Aquiles retira a armadura de Heitor e arrasta o corpo do inimigo troiano por duas vezes em torno das muralhas. No acampamento, Aquiles chama um a um os guerreiros gregos pedindo a eles que perfurassem o corpo de Heitor com suas lanças e espadas. Zeus, todavia, não permite que o corpo de Heitor seja ultrajado daquela forma e faz as feridas fecharem assim que são abertas, preservando a beleza do troiano.

É aí que ocorre algo inesperado. Príamo, pai de Heitor, rei de Tróia e um senhor de idade, toma uma decisão temerária, praticamente suicida. Vai até o acampamento grego pedir o corpo do seu filho para poder prestar-lhe as homenagens devidas a um herói. Seria loucura, mas ele recebera a visita de Íris, mensageira dos deuses, que lhe ordenara a missão. E recebe a confirmação de Zeus, que lhe envia uma águia pela direita, o que era de bom augúrio. Ele parte à noite, acompanhado apenas de um velho arauto, ou seja, de um mensageiro. O deus Hermes, a pedido de Zeus, auxilia o soberano, tornando-o invisível para os gregos.

O velho soberano, ajoelhado, suplicando, abraça os joelhos de Aquiles, e beija as mãos que haviam assassinado seu filho. Oferece um resgate pelo corpo de Heitor. Lembra a Aquiles que o pai dele também era idoso e haveria de estar cheio de angústia a pensar no filho que viera a Tróia. Aquiles se emociona e chora. Príamo chora também. Aquiles chora por seu pai e por ele próprio, cujo destino já estava selado: seria para sempre lembrado, mas não iria escapar da morte. Príamo chora por Heitor. Ambos, na verdade, choram pelos comedores da pão que somos nós, por nosso destino inevitável, pela fragilidade da vida.
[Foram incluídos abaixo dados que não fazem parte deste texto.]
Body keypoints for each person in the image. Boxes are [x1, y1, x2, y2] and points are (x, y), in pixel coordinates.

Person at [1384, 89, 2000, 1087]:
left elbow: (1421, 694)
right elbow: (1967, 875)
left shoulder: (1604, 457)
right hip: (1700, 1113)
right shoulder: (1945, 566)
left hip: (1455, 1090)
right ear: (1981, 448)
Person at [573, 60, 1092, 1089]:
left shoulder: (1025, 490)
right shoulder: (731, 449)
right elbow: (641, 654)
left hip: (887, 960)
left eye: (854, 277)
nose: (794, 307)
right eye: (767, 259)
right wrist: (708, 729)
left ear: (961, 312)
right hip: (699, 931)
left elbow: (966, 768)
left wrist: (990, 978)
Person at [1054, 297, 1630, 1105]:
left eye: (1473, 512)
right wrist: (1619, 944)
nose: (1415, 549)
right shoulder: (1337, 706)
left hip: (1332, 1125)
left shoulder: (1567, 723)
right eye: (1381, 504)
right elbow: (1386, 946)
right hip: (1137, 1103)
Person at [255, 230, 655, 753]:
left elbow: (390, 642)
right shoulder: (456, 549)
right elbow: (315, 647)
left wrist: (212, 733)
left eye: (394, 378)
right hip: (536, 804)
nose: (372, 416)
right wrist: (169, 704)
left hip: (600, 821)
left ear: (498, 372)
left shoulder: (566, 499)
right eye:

Agora, ao invés do horror da guerra, temos os funerais de Heitor, reconhecido como um verdadeiro herói. Ou seja, há um raro momento de trégua entre gregos e troianos, um raro momento de paz. Uma paz que é proporcionada pelo reconhecimento mútuo da humanidade de gregos e troianos. Porque gregos e troianos sabiam que a paz não vem na ponta da lança, a paz vem com o respeito e o reconhecimento da humanidade do outro.